Saturday, April 13, 2024

Whanganui taps into water infrastructure

Whanganui’s Three Waters infrastructure has been strengthened on schedule following the completion of a series of projects funded by central government, Whanganui District Council announced today.

More than $6 million of funding was allocated to the Council as part of a nationwide $761 million three waters stimulus and reform funding package for councils announced by Prime Minister, Jacinda Ardern, in July 2020.

The funding was designed to provide investment in critical water infrastructure and services and to help to stimulate economic activity and jobs throughout the country. 

The council received approval from the Department of Internal Affairs for the funding of seven water projects, two wastewater projects and some stormwater projects, all of which have been completed to plan, says the Council.

Council senior stormwater engineer, Kritzo Venter says the projects have built resilience into the three waters networks, reducing risk to service delivery in future.

“Not only have we been able to renew many critical assets, effectively extending their useful life, but we’ve also done so in good time, reducing risk to the service as many of these projects weren’t slated for completion until much later in the council’s Long-Term Plan 2021-2031,” said Mr Venter.
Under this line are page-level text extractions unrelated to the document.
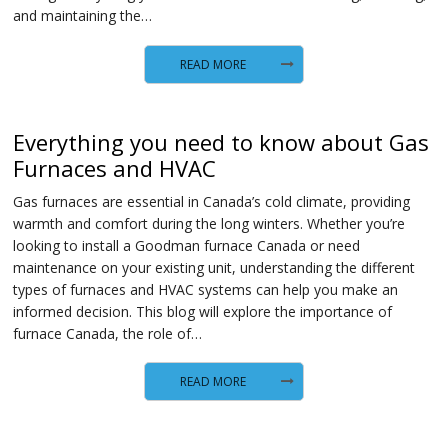
and maintaining the…
READ MORE
Everything you need to know about Gas
Furnaces and HVAC
Gas furnaces are essential in Canada’s cold climate, providing
warmth and comfort during the long winters. Whether you’re
looking to install a Goodman furnace Canada or need
maintenance on your existing unit, understanding the different
types of furnaces and HVAC systems can help you make an
informed decision. This blog will explore the importance of
furnace Canada, the role of…
READ MORE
“The funding has allowed us to bring this work forward, freeing up resources for other projects and improving the network for residents now, and for our growing population in the future.

“We would like to thank the public for their patience with the disruptions, most notably traffic management while we’ve been digging up and reinstating their roads. We would also like to thank local contractors and service providers for prioritising the works so we could deliver these to a high impact, and on schedule.

“And of course, we also thank central government for providing the funding.”

The completed projects include 800m of new pipes to improve resilience and ensure supply to critical assets such as the wastewater treatment plant and the airport. Ongoing stormwater separation work is also key to meeting the council’s climate change and environmental objectives, said Mr Venter.